Title: The Man Who Was Poe
Author: Avi (website)
Pub. Date: June 25, 2013 (orig. 1989)
Source: e-ARC via netgalley (Thank you, SCHOLASTIC!!)
Summary: The night Edmund’s twin sister, Sis, goes missing, the streets of nineteenth-century Providence, Rhode Island, are filled with menacing shadows. As Edmund frantically searches the city, he tries to make sense of what happened: He only left Sis alone long enough to buy bread. How did she vanish in the mere minutes he was gone?
Just as Edmund is about to lose hope of finding her, a stranger appears out of the mist and offers to help. But the man is gloomy and full of secrets. He seems to need Edmund to carry out plans of his own. Can Edmund trust him? And if he doesn’t take the chance, how will he ever find his sister?
Genre: YA, Fiction
After being left alone for three days, twins Edmund and Sis have run out of what little food they have. Although they were under strict orders from their aunt to stay indoors, Edmund makes the decision to head out in search of food. Unfortunately, when he returns, he discovers his sister is nowhere to be found. With his mother, aunt, and sister missing, Edmund is on his own with only a strange man to help him. Who is this man, where are his family members, and just what is the man writing?

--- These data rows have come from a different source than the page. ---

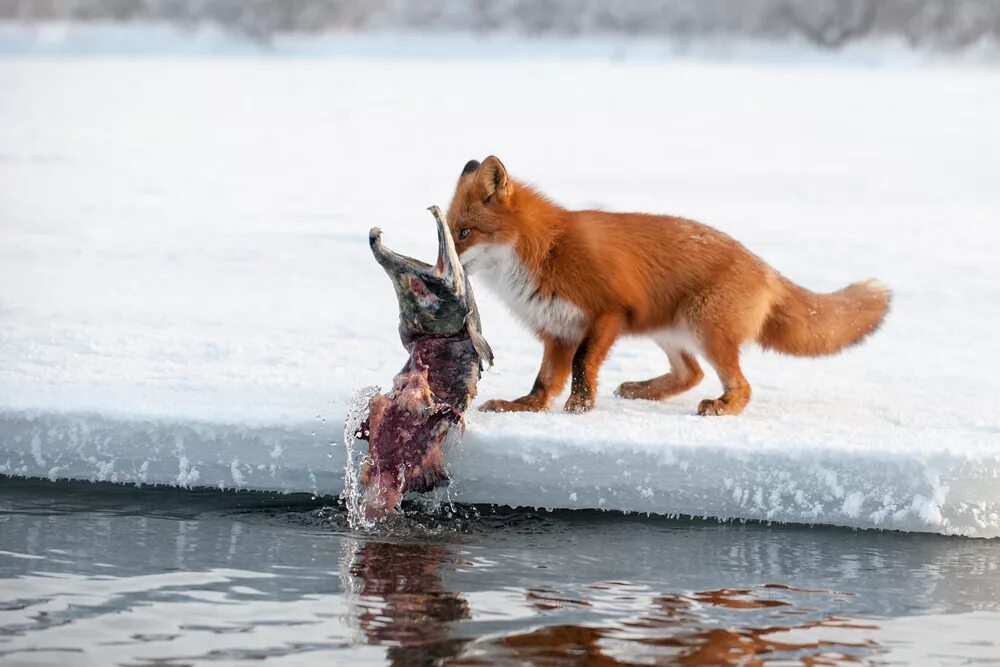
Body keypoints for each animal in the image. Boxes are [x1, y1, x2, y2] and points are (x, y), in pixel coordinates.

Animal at [446, 157, 892, 418]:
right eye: (449, 231)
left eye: (465, 232)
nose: (438, 264)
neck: (546, 250)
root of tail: (764, 266)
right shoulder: (557, 330)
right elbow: (544, 381)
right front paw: (525, 407)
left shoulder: (609, 312)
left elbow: (582, 365)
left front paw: (580, 405)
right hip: (668, 329)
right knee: (690, 373)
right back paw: (642, 390)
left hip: (703, 327)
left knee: (739, 385)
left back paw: (723, 406)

I went into this thinking I’d have a great time. I know Avi is beloved by school kids the world over, but I honestly can’t recall ever reading any of his works. With the reissue of The Man Who Was Poe, plus the fact that, hello, it’s POE, I figured this would be the perfect place to start.
Boy was I wrong.
I’m all for artistic license and taking liberties when it comes to historical figures, but come on. Avi made Poe seem like a complete lunatic. He was borderline at best, jumping from mood to mood – and even identity! He insisted Edmund address him as Auguste Dupin, one of Poe’s characters. He completely lost it whenever Edmund slipped and called him Poe. He also came across as, well, kind of an ass. One of my most treasured books I own is The Poe Log (a bit hard to find these days & the ones available are a tad bit pricey, sadly). It’s a painstakingly detailed account of every single day of Poe’s life and then some. Letters, articles, conversations are all compiled into one volume and it’s a wealth of information for any fan of Poe’s. On occasion I’ll flip through it (& it was my best resource for some term papers in college!) and any account I’ve read from Poe’s friends and family make mentioned of how soft-spoken and polite he was. He definitely had a drinking problem, but the novel turned him into a Jekyll/Hyde character anytime alcohol was involved.

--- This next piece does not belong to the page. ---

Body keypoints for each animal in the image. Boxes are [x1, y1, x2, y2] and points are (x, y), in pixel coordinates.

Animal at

Initially Poe – or Dupin – is willing to help Edmund find his sister, but the Crazy Train pulled up. I still don’t know what happened with this one.
PoeDupin is writing a story about Edmund’s life and insists it can only end in death, so he decides the sister is dead and gives up his search. Naturally Edmund is distraught and bewildered and I was confused right along with him. Throw in some maybe-maybe-not ghosts, a surprise!stepfather, and a couple of bad guys for good measure and you’ll get The Man Who Was Poe.
Although this was such a short book it was NOT the fun, quick read I was hoping for. Perhaps I would have enjoyed it more when I was 8, but to read it as an adult made my head hurt and brought for the rage. The pace was so quick I was overwhelmed and found myself struggling to keep up at times. After a very graphic chapter early on in the book (Edmund has to identify a body found in the river), The Man Who Was Poe shifted gears and was a complete disappointment. I really wanted to enjoy this one.